In areas that struggle with antisocial behaviour and drug use, the investment of a club can help youngsters stay out of trouble.
Football is also a source of encouragement for isolated older people.
Football is a force for good.
Football is about community, whatever team you follow
In January, I wrote the obituary of Ian Stott, a life-long fan of Brechin’s neighbouring club, Montrose Roselea.
Ian, who was 73, had learning difficulties and was unable to work during his life.
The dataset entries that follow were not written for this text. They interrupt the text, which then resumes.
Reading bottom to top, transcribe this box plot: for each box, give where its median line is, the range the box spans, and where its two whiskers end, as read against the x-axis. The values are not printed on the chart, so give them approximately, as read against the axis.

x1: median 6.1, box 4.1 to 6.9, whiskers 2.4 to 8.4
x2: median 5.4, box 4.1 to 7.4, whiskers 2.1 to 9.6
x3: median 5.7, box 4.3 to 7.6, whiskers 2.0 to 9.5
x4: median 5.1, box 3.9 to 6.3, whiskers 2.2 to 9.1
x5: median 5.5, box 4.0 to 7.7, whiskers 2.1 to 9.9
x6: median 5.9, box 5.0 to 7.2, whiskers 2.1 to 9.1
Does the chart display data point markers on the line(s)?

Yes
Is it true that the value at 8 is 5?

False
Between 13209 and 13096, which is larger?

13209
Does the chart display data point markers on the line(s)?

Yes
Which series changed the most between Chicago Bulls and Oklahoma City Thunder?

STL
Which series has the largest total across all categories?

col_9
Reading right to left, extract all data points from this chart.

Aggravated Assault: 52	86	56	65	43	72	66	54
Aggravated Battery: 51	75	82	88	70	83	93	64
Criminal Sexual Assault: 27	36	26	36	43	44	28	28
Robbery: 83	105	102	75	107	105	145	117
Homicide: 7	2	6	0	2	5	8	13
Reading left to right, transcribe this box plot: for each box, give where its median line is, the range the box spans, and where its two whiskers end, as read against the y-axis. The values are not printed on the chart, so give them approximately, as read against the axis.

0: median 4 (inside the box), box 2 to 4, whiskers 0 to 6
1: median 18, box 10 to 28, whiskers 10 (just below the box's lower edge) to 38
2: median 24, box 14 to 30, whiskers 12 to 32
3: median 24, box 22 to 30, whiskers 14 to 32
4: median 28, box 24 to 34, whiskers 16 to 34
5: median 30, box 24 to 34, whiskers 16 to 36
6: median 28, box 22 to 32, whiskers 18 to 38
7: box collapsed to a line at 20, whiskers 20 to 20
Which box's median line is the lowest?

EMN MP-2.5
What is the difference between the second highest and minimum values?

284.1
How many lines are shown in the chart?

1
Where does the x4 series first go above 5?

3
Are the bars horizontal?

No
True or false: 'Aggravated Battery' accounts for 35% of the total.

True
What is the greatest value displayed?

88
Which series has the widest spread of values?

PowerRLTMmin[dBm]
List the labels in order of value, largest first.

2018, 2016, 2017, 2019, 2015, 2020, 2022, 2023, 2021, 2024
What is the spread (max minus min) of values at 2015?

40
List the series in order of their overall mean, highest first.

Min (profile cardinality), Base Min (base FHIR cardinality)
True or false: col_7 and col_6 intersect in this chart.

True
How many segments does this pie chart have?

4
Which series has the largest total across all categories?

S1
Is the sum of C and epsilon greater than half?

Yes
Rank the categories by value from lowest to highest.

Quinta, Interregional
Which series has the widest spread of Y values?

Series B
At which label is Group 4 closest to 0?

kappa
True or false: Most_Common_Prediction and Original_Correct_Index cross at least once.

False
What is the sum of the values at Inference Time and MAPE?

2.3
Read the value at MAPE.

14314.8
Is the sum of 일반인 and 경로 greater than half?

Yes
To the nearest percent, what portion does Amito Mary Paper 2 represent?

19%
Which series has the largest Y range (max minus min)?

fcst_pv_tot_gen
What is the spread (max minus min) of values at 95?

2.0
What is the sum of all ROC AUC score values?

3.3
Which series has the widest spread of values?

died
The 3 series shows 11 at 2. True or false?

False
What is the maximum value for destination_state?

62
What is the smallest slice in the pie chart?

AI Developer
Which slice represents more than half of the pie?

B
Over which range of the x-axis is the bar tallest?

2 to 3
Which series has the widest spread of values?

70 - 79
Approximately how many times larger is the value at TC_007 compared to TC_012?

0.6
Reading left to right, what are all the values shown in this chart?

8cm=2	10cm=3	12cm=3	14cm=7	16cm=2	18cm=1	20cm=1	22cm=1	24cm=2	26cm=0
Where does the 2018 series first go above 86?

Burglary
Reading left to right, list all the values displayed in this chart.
But the Gable Endies became a huge passion for him, filling his days and giving him a source of pride.
His sister Marion, a family friend, told me Ian was an evangelist for the club wherever they went on holiday, asking anyone who passed him: “Hi, do you support Montrose?”
I don’t think I’ve encountered anyone for whom football meant so much, and for whom football made such a huge difference in day-to-day life.
But I suspect stories like Ian’s are told in communities across Scotland today, and further afield.
Lonely and forgotten people find friendship and solidarity at the side of the pitch.
Brechin City are hungry for promotion this season and I hope they get it.
But whatever happens, the club – like others up and down the country – will continue to be cherished by fans, and immensely beneficial to its local community.
Jamie Gillies is a commentator on politics and culture.